細菌性気管支炎の場合には、抗菌薬を使用します。

マイコプラズマやクラミジア、百日咳などには、抗生物質でもマクロライド系のものを投与します。

咳が出ているからといって安易に咳止め剤を飲むのは危険です。

というのも大量の喀痰が、ウイルスの感染だけで出ることはあまりないのですが、細菌での二次感染になると膿性痰という黄色の痰が分泌されます。

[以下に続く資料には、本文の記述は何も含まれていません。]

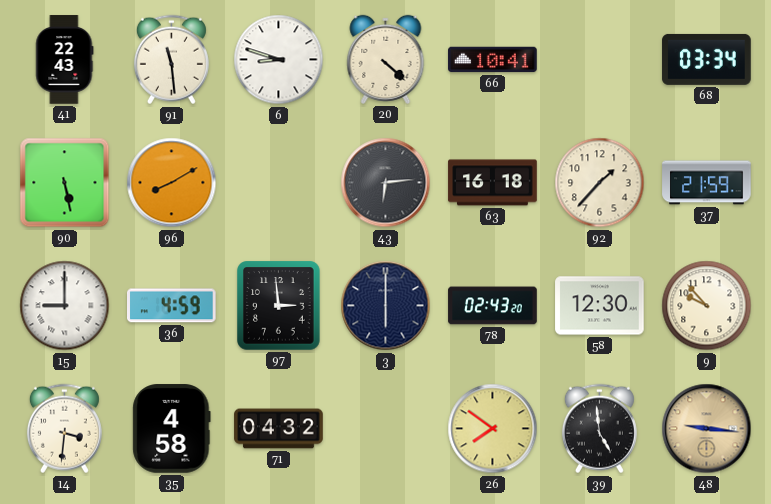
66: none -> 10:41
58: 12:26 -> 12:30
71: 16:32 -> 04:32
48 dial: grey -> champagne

このような膿性痰が大量に出ている時に咳止めである鎮咳薬を飲んでしまうと出さなければならない痰が出なくなってしまうのです。

そのために返って苦しくなるということもあります。

また以前気管支炎で受診した時などに余ってしまった家に置いてある抗菌薬などは、勝手に使用しないで病院で必ず診断を受けてから処方されたものを飲むようにしてください。

慢性気管支炎の場合には

喫煙

慢性の気道感染症などの場合には、喀痰検査をした結果にそって治療をします。

喀痰検査の内容にあった抗生物質が適正に投与されます。

結核菌や非結核菌性抗酸菌症などの場合には、抗菌薬をそれぞれに応じて飲みます。

一般的に数種類の組み合わせで投与されることが多くなります。

また慢性の気管支炎の原因物質である化学物質や喫煙、大気汚染などを配慮した治療を実施します。

このような原因物質を除去するとともに咳などの症状を抑える対症療法的なものも並行して実施します。

気管支炎の治療期間としては、急性気管支炎のウイルス性気管支炎は、普段健康な方の場合であれば1週間程度で通常は自然に治癒していきます。

しかし慢性の気管支炎の方は、生活環境の面で喫煙などが長期に渡っている場合には、要因となるものが蓄積されており長引く治療となります。

まとめ

気管から肺へ左右に枝分かれした部分である気管支が炎症を起こす気管支炎は、主に細菌やウイルスやなどが原因となります。


予防法としては、栄養補給や規則正しい生活、また疲労などを残さないようすることが大切です。

気管支炎に罹るのは冬が主となりますが、気管支炎を起こしやすいという方は、できるだけ室内では湿度を高くして乾燥を避けてください。

早めに受診をして医師の判断をあおぎましょう。

病院へ気管支炎で行く場合は、呼吸器内科か内科、小児科などで診てもらってください。